** DATA TO PROCESS follows **

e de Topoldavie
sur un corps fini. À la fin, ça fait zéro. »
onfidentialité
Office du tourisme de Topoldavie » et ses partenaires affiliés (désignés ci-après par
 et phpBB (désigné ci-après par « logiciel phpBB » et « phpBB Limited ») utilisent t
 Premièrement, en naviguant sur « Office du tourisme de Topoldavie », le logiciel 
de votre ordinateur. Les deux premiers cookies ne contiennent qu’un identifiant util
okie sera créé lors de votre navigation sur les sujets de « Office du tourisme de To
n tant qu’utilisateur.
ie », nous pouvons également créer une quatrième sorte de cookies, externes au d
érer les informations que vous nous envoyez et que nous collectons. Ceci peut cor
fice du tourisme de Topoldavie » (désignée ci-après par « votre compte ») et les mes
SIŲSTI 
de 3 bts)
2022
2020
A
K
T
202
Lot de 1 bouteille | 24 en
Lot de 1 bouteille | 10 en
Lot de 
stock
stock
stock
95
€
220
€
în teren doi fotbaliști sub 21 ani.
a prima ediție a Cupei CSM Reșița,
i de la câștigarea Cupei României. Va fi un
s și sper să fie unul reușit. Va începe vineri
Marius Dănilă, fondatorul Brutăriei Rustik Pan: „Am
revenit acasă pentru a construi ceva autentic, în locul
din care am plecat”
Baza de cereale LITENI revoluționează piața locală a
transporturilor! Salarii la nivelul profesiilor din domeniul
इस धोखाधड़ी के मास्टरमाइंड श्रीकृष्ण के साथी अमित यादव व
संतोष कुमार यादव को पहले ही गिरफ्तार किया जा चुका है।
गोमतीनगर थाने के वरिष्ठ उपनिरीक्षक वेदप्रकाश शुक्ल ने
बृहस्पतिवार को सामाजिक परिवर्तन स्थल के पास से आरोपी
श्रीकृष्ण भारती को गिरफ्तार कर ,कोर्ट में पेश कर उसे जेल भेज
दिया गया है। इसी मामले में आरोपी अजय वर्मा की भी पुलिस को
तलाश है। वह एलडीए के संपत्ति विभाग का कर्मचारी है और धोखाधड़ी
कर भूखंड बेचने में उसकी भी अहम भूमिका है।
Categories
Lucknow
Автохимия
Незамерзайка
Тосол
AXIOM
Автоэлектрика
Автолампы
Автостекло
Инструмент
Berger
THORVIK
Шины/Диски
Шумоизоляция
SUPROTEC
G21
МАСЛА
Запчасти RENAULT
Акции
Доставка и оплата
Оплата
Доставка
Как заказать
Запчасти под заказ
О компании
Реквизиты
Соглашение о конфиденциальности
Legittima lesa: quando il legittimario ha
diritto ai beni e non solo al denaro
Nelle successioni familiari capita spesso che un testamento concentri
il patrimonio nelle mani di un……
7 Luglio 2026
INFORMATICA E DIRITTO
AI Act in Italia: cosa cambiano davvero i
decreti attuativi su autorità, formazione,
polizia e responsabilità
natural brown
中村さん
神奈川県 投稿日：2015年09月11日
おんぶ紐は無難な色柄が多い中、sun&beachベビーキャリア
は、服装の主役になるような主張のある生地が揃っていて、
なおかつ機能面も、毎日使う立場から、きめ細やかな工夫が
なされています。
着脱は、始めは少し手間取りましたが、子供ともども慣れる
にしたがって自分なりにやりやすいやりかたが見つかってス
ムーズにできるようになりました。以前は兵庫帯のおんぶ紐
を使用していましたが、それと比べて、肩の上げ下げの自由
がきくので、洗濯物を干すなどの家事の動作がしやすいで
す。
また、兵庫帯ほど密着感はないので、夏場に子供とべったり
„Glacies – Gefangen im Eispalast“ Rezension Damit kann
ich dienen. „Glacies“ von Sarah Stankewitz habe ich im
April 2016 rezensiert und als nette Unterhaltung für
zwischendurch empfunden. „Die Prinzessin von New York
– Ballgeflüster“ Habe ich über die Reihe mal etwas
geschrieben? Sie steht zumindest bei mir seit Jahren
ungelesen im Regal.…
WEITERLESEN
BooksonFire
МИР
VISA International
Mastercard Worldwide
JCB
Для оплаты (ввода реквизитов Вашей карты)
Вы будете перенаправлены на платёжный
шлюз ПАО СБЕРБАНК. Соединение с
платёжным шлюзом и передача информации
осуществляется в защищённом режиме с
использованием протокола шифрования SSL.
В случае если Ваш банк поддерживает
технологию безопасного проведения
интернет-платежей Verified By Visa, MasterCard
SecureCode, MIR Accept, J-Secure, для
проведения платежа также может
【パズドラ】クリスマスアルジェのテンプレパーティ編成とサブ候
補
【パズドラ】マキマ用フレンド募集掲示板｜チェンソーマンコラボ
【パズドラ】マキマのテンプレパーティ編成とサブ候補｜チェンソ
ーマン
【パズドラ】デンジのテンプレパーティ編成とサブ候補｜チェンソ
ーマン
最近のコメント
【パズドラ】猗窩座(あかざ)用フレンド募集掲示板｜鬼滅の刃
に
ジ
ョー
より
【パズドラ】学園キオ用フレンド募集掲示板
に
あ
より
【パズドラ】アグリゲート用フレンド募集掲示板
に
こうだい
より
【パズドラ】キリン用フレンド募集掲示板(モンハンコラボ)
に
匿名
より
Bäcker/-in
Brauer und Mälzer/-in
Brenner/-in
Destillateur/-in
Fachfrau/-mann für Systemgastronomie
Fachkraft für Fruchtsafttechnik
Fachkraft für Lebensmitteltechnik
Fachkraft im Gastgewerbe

** End of DATA TO PROCESS **

WHAT TO DO
Retype exactly the lines from the start of the entries through the one with "Шумоизоляция"; include both ends.

RESPONSE AREA
e de Topoldavie
sur un corps fini. À la fin, ça fait zéro. »
onfidentialité
Office du tourisme de Topoldavie » et ses partenaires affiliés (désignés ci-après par
 et phpBB (désigné ci-après par « logiciel phpBB » et « phpBB Limited ») utilisent t
 Premièrement, en naviguant sur « Office du tourisme de Topoldavie », le logiciel 
de votre ordinateur. Les deux premiers cookies ne contiennent qu’un identifiant util
okie sera créé lors de votre navigation sur les sujets de « Office du tourisme de To
n tant qu’utilisateur.
ie », nous pouvons également créer une quatrième sorte de cookies, externes au d
érer les informations que vous nous envoyez et que nous collectons. Ceci peut cor
fice du tourisme de Topoldavie » (désignée ci-après par « votre compte ») et les mes
SIŲSTI 
de 3 bts)
2022
2020
A
K
T
202
Lot de 1 bouteille | 24 en
Lot de 1 bouteille | 10 en
Lot de 
stock
stock
stock
95
€
220
€
în teren doi fotbaliști sub 21 ani.
a prima ediție a Cupei CSM Reșița,
i de la câștigarea Cupei României. Va fi un
s și sper să fie unul reușit. Va începe vineri
Marius Dănilă, fondatorul Brutăriei Rustik Pan: „Am
revenit acasă pentru a construi ceva autentic, în locul
din care am plecat”
Baza de cereale LITENI revoluționează piața locală a
transporturilor! Salarii la nivelul profesiilor din domeniul
इस धोखाधड़ी के मास्टरमाइंड श्रीकृष्ण के साथी अमित यादव व
संतोष कुमार यादव को पहले ही गिरफ्तार किया जा चुका है।
गोमतीनगर थाने के वरिष्ठ उपनिरीक्षक वेदप्रकाश शुक्ल ने
बृहस्पतिवार को सामाजिक परिवर्तन स्थल के पास से आरोपी
श्रीकृष्ण भारती को गिरफ्तार कर ,कोर्ट में पेश कर उसे जेल भेज
दिया गया है। इसी मामले में आरोपी अजय वर्मा की भी पुलिस को
तलाश है। वह एलडीए के संपत्ति विभाग का कर्मचारी है और धोखाधड़ी
कर भूखंड बेचने में उसकी भी अहम भूमिका है।
Categories
Lucknow
Автохимия
Незамерзайка
Тосол
AXIOM
Автоэлектрика
Автолампы
Автостекло
Инструмент
Berger
THORVIK
Шины/Диски
Шумоизоляция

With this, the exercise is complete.